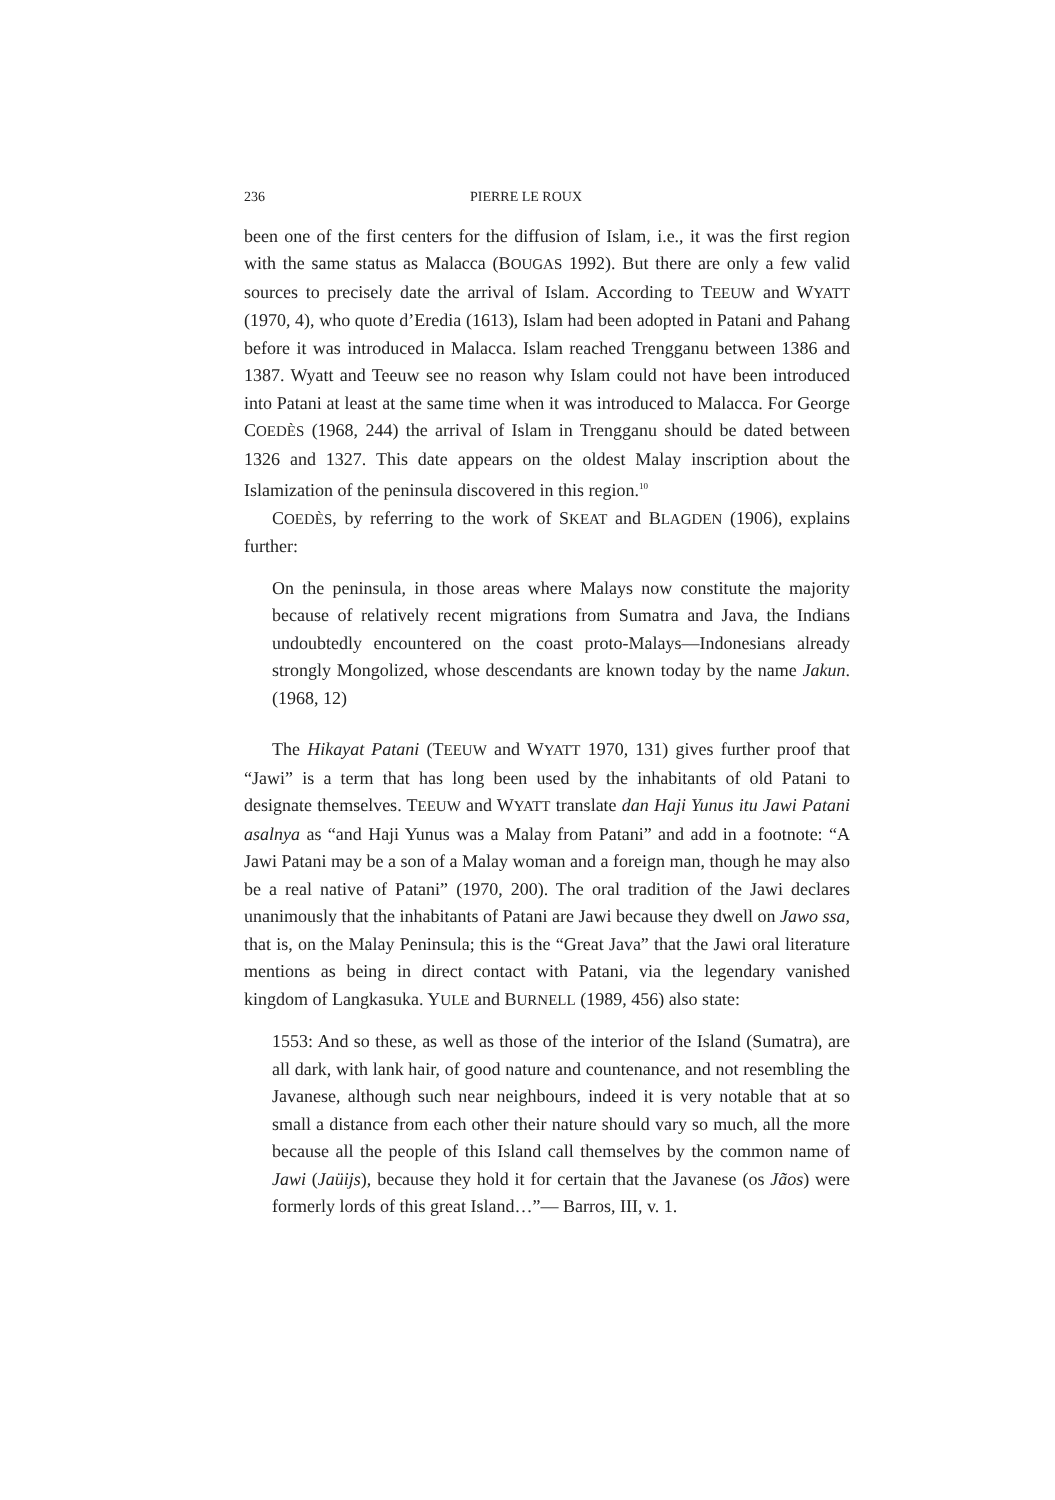236 PIERRE LE ROUX
been one of the first centers for the diffusion of Islam, i.e., it was the first region with the same status as Malacca (BOUGAS 1992). But there are only a few valid sources to precisely date the arrival of Islam. According to TEEUW and WYATT (1970, 4), who quote d’Eredia (1613), Islam had been adopted in Patani and Pahang before it was introduced in Malacca. Islam reached Trengganu between 1386 and 1387. Wyatt and Teeuw see no reason why Islam could not have been introduced into Patani at least at the same time when it was introduced to Malacca. For George COEDÈS (1968, 244) the arrival of Islam in Trengganu should be dated between 1326 and 1327. This date appears on the oldest Malay inscription about the Islamization of the peninsula discovered in this region.<sup>10</sup>
COEDÈS, by referring to the work of SKEAT and BLAGDEN (1906), explains further:
On the peninsula, in those areas where Malays now constitute the majority because of relatively recent migrations from Sumatra and Java, the Indians undoubtedly encountered on the coast proto-Malays—Indonesians already strongly Mongolized, whose descendants are known today by the name Jakun. (1968, 12)
The Hikayat Patani (TEEUW and WYATT 1970, 131) gives further proof that “Jawi” is a term that has long been used by the inhabitants of old Patani to designate themselves. TEEUW and WYATT translate dan Haji Yunus itu Jawi Patani asalnya as “and Haji Yunus was a Malay from Patani” and add in a footnote: “A Jawi Patani may be a son of a Malay woman and a foreign man, though he may also be a real native of Patani” (1970, 200). The oral tradition of the Jawi declares unanimously that the inhabitants of Patani are Jawi because they dwell on Jawo ssa, that is, on the Malay Peninsula; this is the “Great Java” that the Jawi oral literature mentions as being in direct contact with Patani, via the legendary vanished kingdom of Langkasuka. YULE and BURNELL (1989, 456) also state:
1553: And so these, as well as those of the interior of the Island (Sumatra), are all dark, with lank hair, of good nature and countenance, and not resembling the Javanese, although such near neighbours, indeed it is very notable that at so small a distance from each other their nature should vary so much, all the more because all the people of this Island call themselves by the common name of Jawi (Jaüijs), because they hold it for certain that the Javanese (os Jãos) were formerly lords of this great Island…”— Barros, III, v. 1.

*-*-*

Copy out all of the listing word for word, but skip the images.

### SOLVED EXERCISE
236 PIERRE LE ROUX
been one of the first centers for the diffusion of Islam, i.e., it was the first region with the same status as Malacca (BOUGAS 1992). But there are only a few valid sources to precisely date the arrival of Islam. According to TEEUW and WYATT (1970, 4), who quote d’Eredia (1613), Islam had been adopted in Patani and Pahang before it was introduced in Malacca. Islam reached Trengganu between 1386 and 1387. Wyatt and Teeuw see no reason why Islam could not have been introduced into Patani at least at the same time when it was introduced to Malacca. For George COEDÈS (1968, 244) the arrival of Islam in Trengganu should be dated between 1326 and 1327. This date appears on the oldest Malay inscription about the Islamization of the peninsula discovered in this region.<sup>10</sup>
COEDÈS, by referring to the work of SKEAT and BLAGDEN (1906), explains further:
On the peninsula, in those areas where Malays now constitute the majority because of relatively recent migrations from Sumatra and Java, the Indians undoubtedly encountered on the coast proto-Malays—Indonesians already strongly Mongolized, whose descendants are known today by the name Jakun. (1968, 12)
The Hikayat Patani (TEEUW and WYATT 1970, 131) gives further proof that “Jawi” is a term that has long been used by the inhabitants of old Patani to designate themselves. TEEUW and WYATT translate dan Haji Yunus itu Jawi Patani asalnya as “and Haji Yunus was a Malay from Patani” and add in a footnote: “A Jawi Patani may be a son of a Malay woman and a foreign man, though he may also be a real native of Patani” (1970, 200). The oral tradition of the Jawi declares unanimously that the inhabitants of Patani are Jawi because they dwell on Jawo ssa, that is, on the Malay Peninsula; this is the “Great Java” that the Jawi oral literature mentions as being in direct contact with Patani, via the legendary vanished kingdom of Langkasuka. YULE and BURNELL (1989, 456) also state:
1553: And so these, as well as those of the interior of the Island (Sumatra), are all dark, with lank hair, of good nature and countenance, and not resembling the Javanese, although such near neighbours, indeed it is very notable that at so small a distance from each other their nature should vary so much, all the more because all the people of this Island call themselves by the common name of Jawi (Jaüijs), because they hold it for certain that the Javanese (os Jãos) were formerly lords of this great Island…”— Barros, III, v. 1.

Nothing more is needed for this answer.